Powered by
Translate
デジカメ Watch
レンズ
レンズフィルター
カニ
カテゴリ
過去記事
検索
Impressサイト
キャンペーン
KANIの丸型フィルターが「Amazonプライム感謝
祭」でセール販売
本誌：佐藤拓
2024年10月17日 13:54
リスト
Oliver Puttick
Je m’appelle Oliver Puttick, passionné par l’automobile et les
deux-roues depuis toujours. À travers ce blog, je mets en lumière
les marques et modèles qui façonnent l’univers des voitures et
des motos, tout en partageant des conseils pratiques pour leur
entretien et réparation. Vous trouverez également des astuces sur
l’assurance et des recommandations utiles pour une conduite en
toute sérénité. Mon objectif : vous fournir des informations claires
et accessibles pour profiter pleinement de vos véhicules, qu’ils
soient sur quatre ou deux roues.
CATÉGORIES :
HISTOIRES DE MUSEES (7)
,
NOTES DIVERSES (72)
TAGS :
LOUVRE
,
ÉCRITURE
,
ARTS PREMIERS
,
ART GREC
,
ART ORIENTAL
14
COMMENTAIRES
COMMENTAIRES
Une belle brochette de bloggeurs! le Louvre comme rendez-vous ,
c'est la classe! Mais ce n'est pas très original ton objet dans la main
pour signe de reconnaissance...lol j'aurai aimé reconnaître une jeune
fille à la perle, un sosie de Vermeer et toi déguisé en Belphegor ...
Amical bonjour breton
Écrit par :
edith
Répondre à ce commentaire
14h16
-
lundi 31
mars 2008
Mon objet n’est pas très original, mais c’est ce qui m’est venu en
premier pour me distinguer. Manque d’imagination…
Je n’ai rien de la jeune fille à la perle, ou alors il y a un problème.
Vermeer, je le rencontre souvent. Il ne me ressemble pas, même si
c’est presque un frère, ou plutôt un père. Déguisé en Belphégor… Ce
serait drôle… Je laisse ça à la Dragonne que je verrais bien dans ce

> [THE PROBLEM]:
Would you repeat, exactly and with nothing added, every line from the line containing "Vermeer, je le" through the last line of the records above?

> [ANSWER SECTION]:
Vermeer, je le rencontre souvent. Il ne me ressemble pas, même si
c’est presque un frère, ou plutôt un père. Déguisé en Belphégor… Ce
serait drôle… Je laisse ça à la Dragonne que je verrais bien dans ce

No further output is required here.